Arbeitslosen und Sozialhilfeempfägern, eingeschlossen einige Zigtausend Menschen, die schon Frührentner waren, jetzt aber wieder "in Arbeit gebracht werden sollen" wird in Zukunft "kommunale Arbeit" verordnet. Wer den Wald nicht fegt, bekommt seine Stütze nicht. Dass durch das Fehlen eines - natürlich teuren, aber unumgänglichen - Fortbildungs- und Vermittlungsapparates die Perspektivlosigkeit der Arbeitslosen nur vergrößert wird (25% bei den Jugendlichen), sieht man in Budapest nicht.

Es genügt den Protagonisten der neuen Heilsideologie schon, dass "jeder der arbeiten kann, auch arbeitet" und die Zigeuner unter Aufsicht beschäftigt werden. Zeitgleich werden die Rechte der Arbeitnehmer durch ein neues Arbeitsrecht stark beschnitten, die Gewerkschaften entmachtet, das Streikrecht gerichtlich eingeschränkt. Orbán baut keine Volksrepublik, wie seine häufig ungemein naiven Anhänger glauben wollen, sondern einen Ständestaat, mit Oberschicht und Untertanen, es ist eine Neuauflage des Absolutismus im 21. Jahrhundert.
----
Aufgabenstellung:
A – Zähle alle Maßnahmen auf, durch die laut dem Textauszug zeitgleich die Stellung der Arbeitnehmer geschwächt wird.
B – Führe den Textauszug über Orbáns Ungarn bitte im Anschluss an seinen letzten Satz weiter.
----
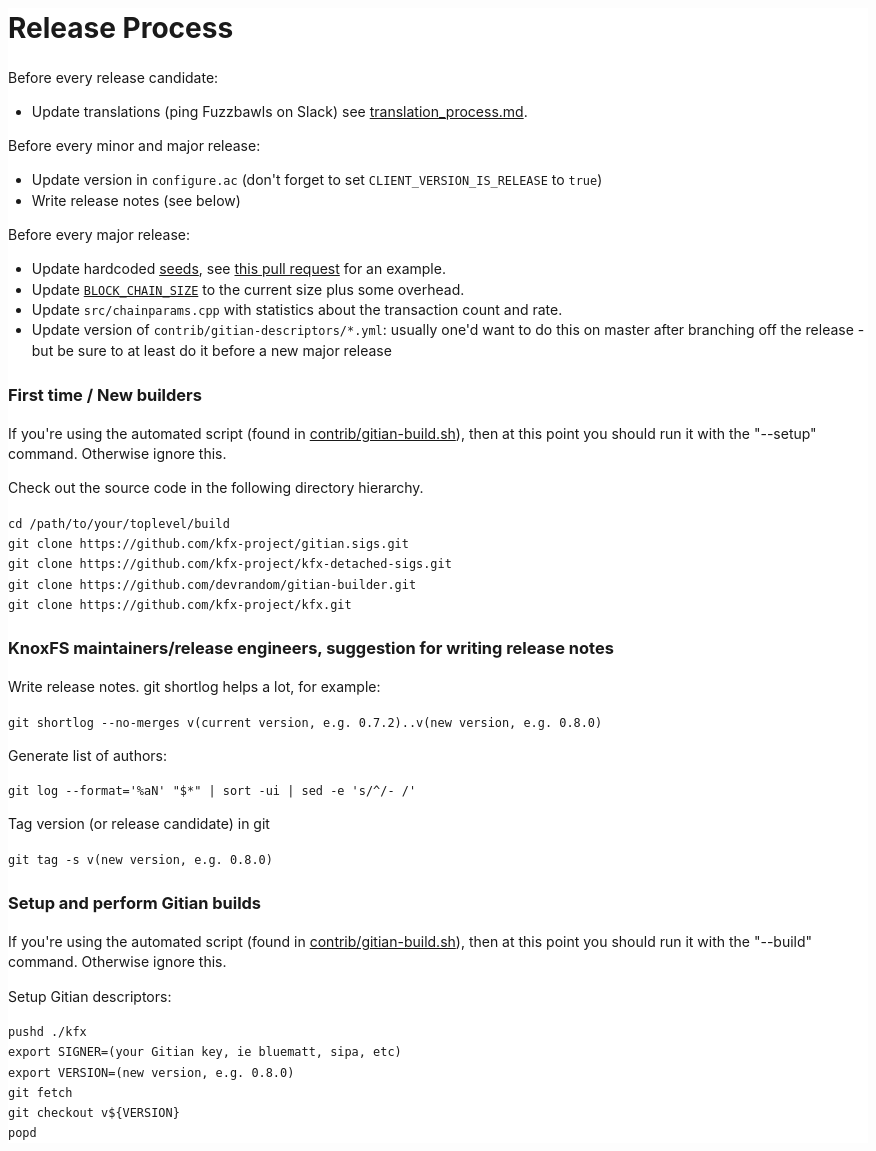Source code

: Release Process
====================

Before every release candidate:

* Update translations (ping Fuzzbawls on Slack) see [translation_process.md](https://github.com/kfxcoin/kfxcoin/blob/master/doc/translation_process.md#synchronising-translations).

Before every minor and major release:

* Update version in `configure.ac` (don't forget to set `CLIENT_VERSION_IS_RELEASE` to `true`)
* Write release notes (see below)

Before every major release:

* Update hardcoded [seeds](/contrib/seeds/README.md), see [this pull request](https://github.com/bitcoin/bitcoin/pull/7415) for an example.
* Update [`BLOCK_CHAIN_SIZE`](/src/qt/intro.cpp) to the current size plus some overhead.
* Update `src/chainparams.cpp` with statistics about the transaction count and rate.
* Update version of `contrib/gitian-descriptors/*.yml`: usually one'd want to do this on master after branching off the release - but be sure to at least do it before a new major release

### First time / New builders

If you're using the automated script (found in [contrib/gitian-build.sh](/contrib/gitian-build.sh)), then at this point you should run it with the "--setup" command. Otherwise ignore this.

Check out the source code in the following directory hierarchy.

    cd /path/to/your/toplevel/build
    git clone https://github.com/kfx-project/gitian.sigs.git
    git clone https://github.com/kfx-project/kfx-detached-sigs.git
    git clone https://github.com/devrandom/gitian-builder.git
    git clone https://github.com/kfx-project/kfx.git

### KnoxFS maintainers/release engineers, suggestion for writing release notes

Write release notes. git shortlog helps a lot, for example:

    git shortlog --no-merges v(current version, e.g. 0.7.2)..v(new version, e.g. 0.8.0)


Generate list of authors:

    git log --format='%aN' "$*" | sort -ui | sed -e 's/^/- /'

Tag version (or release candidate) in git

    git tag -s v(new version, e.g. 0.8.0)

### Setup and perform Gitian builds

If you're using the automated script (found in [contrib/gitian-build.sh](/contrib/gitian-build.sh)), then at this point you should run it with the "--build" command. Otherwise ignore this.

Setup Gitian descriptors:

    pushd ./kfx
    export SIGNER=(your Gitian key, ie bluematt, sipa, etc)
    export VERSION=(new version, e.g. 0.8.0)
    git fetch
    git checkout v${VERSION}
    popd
----
Lösungen:
A –
- Die Rechte der Arbeitnehmer werden durch ein neues Arbeitsrecht stark beschnitten.
- Die Gewerkschaften werden entmachtet.
- Das Streikrecht wird gerichtlich eingeschränkt.

B –
Kreditablösegesetz beschlossen, auch zum Nutzen der Parlamentarier

Beispiel 2: Das ungarische Parlament hat am Montagabend mit 277 Ja-Stimmen, also der Regierungsmehrheit das umstrittene Gesetz zur vorzeitigen Ablöse von Fremdwährungskrediten zu einem festgelegten Wechselkurs verabschiedet. Diejenigen, die in der Lage und Willens sind, ihren Forex-Kredit in einer Summe abzulösen und sich somit auch von allfälligen Zinsen zu befreien (die Ersparnis beträgt je nach Einstiegskurs bis zwischen 15% und 40%), müssten das bis 30. Dezember des Jahres ihrer Hausbank melden.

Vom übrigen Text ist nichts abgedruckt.